▸ **Input material**

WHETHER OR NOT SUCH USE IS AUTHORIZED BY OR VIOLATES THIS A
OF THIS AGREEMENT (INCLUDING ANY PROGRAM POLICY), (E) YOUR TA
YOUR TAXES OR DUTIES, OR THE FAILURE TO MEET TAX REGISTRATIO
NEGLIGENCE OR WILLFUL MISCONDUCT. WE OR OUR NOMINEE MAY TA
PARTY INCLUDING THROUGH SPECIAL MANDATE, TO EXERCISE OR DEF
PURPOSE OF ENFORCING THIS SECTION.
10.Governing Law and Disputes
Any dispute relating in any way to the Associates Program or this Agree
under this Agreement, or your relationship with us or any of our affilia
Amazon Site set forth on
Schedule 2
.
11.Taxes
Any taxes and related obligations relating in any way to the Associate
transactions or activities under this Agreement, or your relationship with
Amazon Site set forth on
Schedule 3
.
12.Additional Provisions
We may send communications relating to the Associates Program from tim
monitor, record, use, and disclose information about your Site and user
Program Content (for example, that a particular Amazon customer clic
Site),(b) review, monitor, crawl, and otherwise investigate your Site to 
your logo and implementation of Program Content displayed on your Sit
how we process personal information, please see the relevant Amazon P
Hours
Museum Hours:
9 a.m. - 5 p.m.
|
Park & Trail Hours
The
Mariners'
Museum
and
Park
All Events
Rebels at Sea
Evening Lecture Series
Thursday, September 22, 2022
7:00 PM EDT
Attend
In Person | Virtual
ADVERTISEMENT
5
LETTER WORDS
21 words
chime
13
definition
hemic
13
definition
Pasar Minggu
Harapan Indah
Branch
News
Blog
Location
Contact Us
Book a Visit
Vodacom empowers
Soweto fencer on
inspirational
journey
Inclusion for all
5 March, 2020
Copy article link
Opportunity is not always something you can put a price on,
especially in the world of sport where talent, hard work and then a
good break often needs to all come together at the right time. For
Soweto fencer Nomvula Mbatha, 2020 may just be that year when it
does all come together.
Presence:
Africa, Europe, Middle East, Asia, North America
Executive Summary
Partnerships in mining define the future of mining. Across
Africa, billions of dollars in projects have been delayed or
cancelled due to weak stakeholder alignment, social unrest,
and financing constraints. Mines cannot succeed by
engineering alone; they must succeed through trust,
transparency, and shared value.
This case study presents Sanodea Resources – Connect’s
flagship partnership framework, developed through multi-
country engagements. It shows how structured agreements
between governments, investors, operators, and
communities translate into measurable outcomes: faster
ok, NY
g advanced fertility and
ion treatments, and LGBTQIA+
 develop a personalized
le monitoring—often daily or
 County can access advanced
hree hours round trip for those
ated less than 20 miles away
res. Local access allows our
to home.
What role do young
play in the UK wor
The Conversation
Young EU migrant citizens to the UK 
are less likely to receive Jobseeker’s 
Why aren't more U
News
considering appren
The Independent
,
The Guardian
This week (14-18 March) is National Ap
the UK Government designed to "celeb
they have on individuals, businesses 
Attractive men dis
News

▸ **Exercise prompt**
Filter the material above, keeping only the lines that contain the string "they", and copy each line in full. Case counts.

▸ **Expected output**
engineering alone; they must succeed through trust,
they have on individuals, businesses 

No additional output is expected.